Zing Forum

Reading

PAGER: Bridging the Semantic-Execution Gap in Precise Control of Geometric GUI

PAGER is a topology-aware agent architecture specifically designed to solve the precise point control challenge in geometric construction GUI tasks. By leveraging structured dependency planning and pixel-level execution, PAGER increases task success rate from less than 6% to over 62%, setting a new standard for point-precise GUI control.

PAGERGUI智能体几何构造点精确控制视觉-语言模型强化学习拓扑感知PAGE基准测试
Published 2026-05-15 21:55Recent activity 2026-05-18 16:18Estimated read 5 min
PAGER: Bridging the Semantic-Execution Gap in Precise Control of Geometric GUI
1

Section 01

PAGER: Bridging the Semantic-Execution Gap in Precise Control of Geometric GUI [Introduction]

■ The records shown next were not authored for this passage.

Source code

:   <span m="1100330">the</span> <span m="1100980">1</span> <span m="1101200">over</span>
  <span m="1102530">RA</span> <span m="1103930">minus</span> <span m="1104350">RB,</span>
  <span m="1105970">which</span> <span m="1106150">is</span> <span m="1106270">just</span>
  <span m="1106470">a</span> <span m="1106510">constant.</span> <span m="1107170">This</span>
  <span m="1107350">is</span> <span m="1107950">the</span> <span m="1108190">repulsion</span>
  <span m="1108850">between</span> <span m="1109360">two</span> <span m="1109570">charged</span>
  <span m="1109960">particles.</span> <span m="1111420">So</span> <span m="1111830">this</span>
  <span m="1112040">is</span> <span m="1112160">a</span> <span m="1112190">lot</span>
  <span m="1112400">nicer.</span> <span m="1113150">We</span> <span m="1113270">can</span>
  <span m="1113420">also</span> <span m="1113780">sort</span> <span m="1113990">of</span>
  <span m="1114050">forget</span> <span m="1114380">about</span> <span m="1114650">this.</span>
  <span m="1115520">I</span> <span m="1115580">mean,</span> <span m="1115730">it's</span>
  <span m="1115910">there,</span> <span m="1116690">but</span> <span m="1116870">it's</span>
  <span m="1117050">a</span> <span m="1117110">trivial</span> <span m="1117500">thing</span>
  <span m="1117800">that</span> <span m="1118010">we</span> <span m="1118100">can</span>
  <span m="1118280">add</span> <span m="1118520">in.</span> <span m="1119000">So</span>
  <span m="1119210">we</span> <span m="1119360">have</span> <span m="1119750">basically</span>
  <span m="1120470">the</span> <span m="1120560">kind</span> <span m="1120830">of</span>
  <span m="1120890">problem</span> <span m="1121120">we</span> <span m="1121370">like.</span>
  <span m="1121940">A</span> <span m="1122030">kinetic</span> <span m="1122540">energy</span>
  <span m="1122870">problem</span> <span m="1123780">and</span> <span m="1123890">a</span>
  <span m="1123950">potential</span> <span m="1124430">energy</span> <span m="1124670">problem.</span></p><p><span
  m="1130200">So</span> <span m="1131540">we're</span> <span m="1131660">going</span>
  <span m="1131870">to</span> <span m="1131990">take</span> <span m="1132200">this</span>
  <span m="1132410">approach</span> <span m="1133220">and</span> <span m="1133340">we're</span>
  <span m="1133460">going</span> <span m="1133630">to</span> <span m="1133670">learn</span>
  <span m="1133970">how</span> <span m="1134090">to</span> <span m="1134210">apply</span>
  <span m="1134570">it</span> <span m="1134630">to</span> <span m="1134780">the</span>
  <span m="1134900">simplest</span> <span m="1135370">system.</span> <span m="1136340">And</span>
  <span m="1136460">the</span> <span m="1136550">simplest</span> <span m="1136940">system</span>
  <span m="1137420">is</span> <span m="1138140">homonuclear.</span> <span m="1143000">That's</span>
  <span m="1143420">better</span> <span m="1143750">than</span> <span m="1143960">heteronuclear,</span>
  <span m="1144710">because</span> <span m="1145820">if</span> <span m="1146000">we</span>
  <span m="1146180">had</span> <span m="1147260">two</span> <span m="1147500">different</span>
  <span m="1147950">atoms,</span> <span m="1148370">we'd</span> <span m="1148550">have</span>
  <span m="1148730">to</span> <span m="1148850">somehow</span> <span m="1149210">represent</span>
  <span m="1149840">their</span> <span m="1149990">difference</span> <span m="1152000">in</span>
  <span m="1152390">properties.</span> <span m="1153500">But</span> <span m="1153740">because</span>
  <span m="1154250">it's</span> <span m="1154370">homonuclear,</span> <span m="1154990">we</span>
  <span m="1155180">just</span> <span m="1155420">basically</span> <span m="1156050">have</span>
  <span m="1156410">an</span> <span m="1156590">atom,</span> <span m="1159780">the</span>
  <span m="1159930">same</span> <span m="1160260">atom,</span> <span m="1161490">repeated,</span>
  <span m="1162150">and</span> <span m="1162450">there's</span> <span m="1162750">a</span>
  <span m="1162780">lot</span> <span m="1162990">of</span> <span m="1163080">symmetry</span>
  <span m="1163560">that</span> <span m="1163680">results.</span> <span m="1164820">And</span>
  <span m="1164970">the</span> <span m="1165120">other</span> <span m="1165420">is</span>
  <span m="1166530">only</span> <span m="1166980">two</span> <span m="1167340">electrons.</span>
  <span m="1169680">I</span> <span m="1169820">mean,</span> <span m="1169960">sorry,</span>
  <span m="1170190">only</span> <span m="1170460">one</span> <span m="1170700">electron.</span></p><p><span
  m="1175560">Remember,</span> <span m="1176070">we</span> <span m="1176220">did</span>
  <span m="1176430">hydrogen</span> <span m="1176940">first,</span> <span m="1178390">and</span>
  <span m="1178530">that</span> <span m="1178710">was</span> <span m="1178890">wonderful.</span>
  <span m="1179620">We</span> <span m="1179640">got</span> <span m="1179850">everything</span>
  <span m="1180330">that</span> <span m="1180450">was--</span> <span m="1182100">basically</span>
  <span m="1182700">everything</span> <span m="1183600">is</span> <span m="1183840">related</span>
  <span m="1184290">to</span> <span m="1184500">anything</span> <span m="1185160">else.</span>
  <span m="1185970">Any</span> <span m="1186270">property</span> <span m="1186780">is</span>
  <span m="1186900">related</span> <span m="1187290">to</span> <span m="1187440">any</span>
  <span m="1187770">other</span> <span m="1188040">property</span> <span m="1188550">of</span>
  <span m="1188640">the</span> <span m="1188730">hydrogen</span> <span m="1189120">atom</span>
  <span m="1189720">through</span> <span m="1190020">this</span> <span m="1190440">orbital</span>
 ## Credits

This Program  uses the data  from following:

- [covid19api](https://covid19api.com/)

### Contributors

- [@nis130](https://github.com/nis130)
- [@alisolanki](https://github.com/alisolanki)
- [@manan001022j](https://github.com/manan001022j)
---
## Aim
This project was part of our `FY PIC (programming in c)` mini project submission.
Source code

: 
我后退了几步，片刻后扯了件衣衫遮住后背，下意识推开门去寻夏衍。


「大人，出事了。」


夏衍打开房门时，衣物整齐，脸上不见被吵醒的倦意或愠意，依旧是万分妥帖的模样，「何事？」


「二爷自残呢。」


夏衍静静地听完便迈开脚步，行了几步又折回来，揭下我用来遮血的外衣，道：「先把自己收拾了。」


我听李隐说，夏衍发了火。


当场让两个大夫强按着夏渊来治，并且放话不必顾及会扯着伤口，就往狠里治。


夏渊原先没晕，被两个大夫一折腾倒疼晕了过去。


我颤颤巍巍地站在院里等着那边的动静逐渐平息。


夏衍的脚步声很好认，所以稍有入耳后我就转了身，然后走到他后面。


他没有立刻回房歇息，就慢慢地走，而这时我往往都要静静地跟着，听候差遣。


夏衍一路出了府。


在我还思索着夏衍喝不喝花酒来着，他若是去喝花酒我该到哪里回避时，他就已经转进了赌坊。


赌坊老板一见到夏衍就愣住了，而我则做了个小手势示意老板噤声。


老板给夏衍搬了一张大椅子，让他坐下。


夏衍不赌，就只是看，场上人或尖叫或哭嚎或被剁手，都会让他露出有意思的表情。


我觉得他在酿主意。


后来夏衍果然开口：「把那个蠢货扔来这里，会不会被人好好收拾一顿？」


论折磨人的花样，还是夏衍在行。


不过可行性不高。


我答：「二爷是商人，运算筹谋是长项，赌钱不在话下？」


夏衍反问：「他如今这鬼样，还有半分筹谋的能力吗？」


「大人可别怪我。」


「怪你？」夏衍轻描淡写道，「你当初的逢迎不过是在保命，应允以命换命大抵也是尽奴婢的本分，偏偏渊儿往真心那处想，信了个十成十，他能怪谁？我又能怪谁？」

PAGER is a topology-aware agent architecture specifically designed to solve the precise point control challenge in geometric construction GUI tasks. By combining structured planning and pixel-level execution, it increases task success rate from less than 6% to over 62%, setting a new standard for point-precise GUI control. This article provides a detailed analysis of this research.

2

Section 02

Research Background and Problem Definition

Large vision-language models (VLMs) perform well in regular GUI interactions relying on the "forgiving region tolerance" paradigm, but fail in geometric construction tasks due to the need for pixel-level precise operations and geometric dependencies. The study defines "precision-sensitive GUI tasks", whose characteristics include point-level precision requirements, geometry-aware verification, and dependency-driven robustness against error propagation.

3

Section 03

Introduction to the PAGE Benchmark Dataset

The research team built the PAGE (Point-precise Agent GEometry) benchmark dataset, which contains 4906 problems and over 224,000 pixel-level action annotations. It uses process-level supervision, covers geometric construction scenarios from basic to complex, and evaluates agent performance in layers according to complexity.

4

Section 04

Core Design of the PAGER Architecture

The PAGER architecture consists of two phases: 1. Structured Dependency Planning: Analyze the geometric construction dependency graph to determine construction order, constraint propagation, and key nodes; 2. Pixel-level Execution: Achieve precise operations through pixel-anchored supervised fine-tuning (learning precise coordinate action syntax) and precision-aligned reinforcement learning (state-conditional geometric feedback for real-time deviation adjustment).

5

Section 05

Experimental Results and Key Findings

Experiments reveal that general multimodal models have a "semantic-execution gap" (action type accuracy over 88% but task success rate <6%); PAGER shows significant performance improvement: task success rate increases from <6% to 24.6% (4.1x), single-step success rate from <9% to over 62% (6.9x); its advantages lie in dependency awareness, error control, and long-range planning capabilities.

6

Section 06

Technical Contributions and Application Prospects

Theoretical contributions: Propose a new direction for GUI automation from region tolerance to point-precise control, which requires explicit modeling of spatial precision and topological constraints, tight coupling of planning and execution, and refinement of supervision signals to the pixel level; Application prospects include CAD, scientific visualization, educational software, and graphic design; The team will open-source the PAGE benchmark and PAGER model.

7

Section 07

Limitations and Future Directions

Current limitations: Generalization ability needs improvement, low computational efficiency, reliance on offline learning; Future directions: Extend to 3D geometric construction, integrate large language model reasoning capabilities, and develop human-machine collaboration frameworks.